HALIFAX - Five stamps commemorating the 100th anniversary of the sinking of the Titanic will be released by Canada Post on April 5.

The stamps, created by designers Dennis Page and Oliver Hill of Halifax, depict various parts of the Titanic, which hit an iceberg and sank in the North Atlantic on April 15, 1912, with the loss of 1,500 lives.

A souvenir sheet of four stamps depict the bow of the Titanic stretched over a map of the Atlantic Ocean between the points of Southampton in England and Halifax.

The sheet of stamps also shows workers below the ship's three propellers.

A fifth stamp depicts the Titanic at sea between Southampton and Halifax with Cape Race, N.L., highlighted because its radio station was the first land-based site to receive the ill-fated ship's distress signal.

Halifax played a central role in the Titanic story as cable ships from the city were dispatched to pick up bodies from the Atlantic in the days after the accident.

Three cemeteries in the city contain the remains of 150 people whose bodies were recovered at sea.

Page says designing the Titanic stamp was a challenge.

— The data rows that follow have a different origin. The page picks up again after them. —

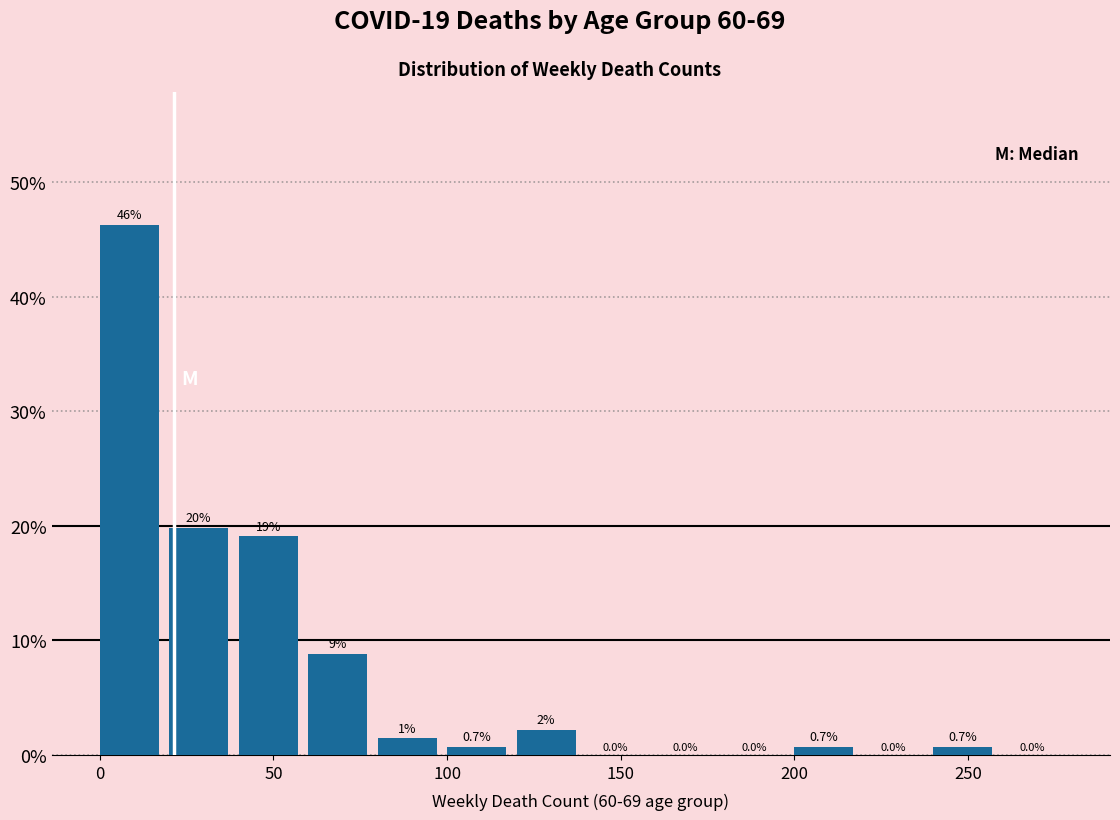

Which range on the x-axis has the tallest bar?

0 to 20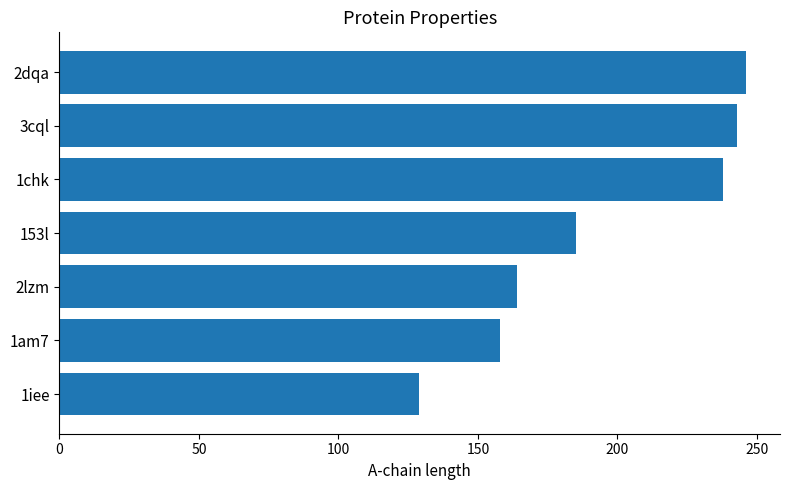

Reading bottom to top, transcribe all the data shown in this chart.

1iee=129	1am7=158	2lzm=164	153l=185	1chk=238	3cql=243	2dqa=246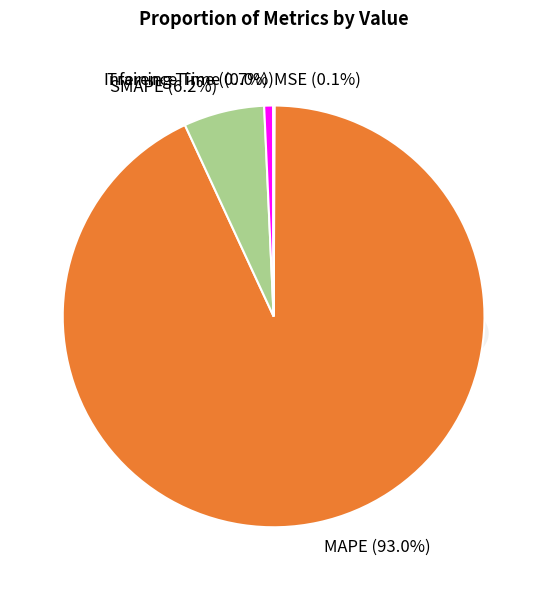

To the nearest percent, what portion does MAPE represent?

93%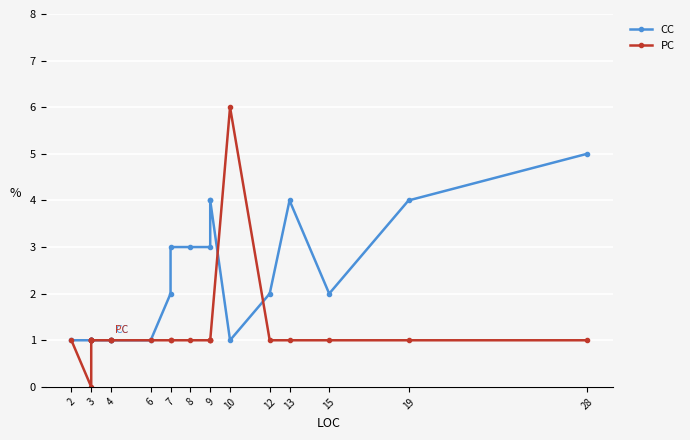

Which series has the widest spread of values?

PC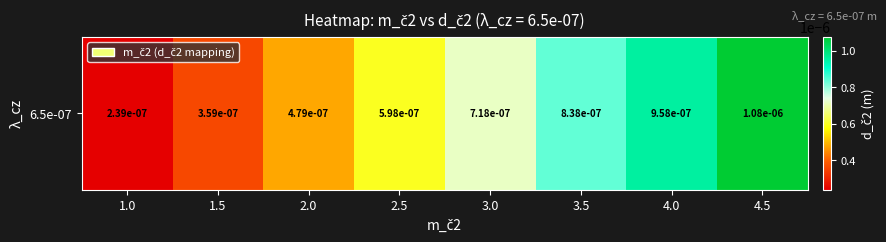

True or false: the data shows 0.0 at 4.5.

False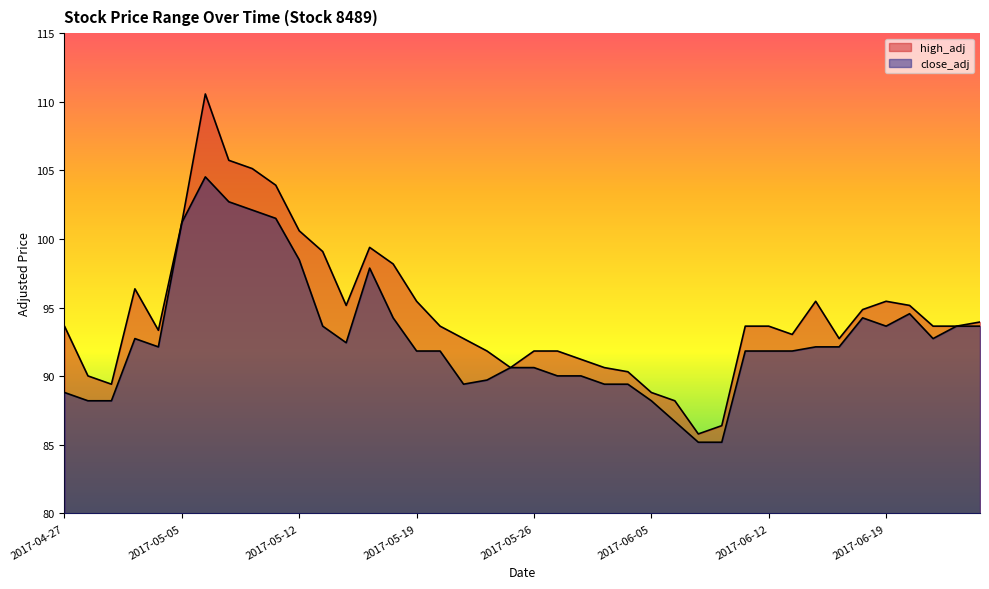

Rank the series by their maximum value, from lowest to highest.

close_adj, high_adj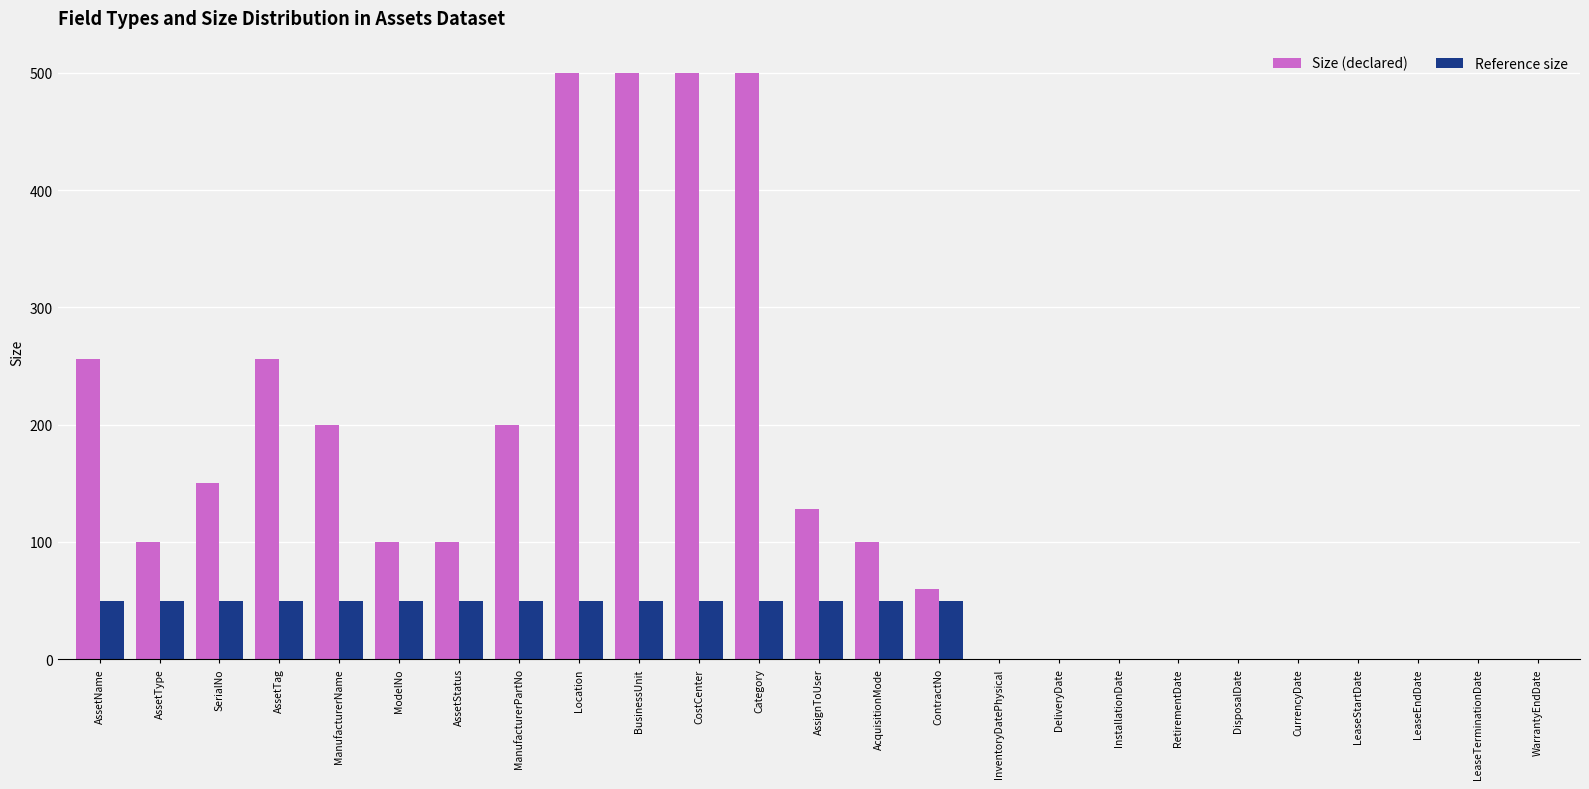

Which series has the largest range (max minus min)?

Size (declared)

"This was the biggest man-made moving object on Earth that after setting off on her maiden voyage hit an iceberg and ended in disaster. That really stuck with me and how I was going to show that feeling," he said in a statement released Tuesday when the stamps were unveiled.

"I imagined myself standing below her bow looking up which really gives that vantage point and perspective at how vast something like this could be."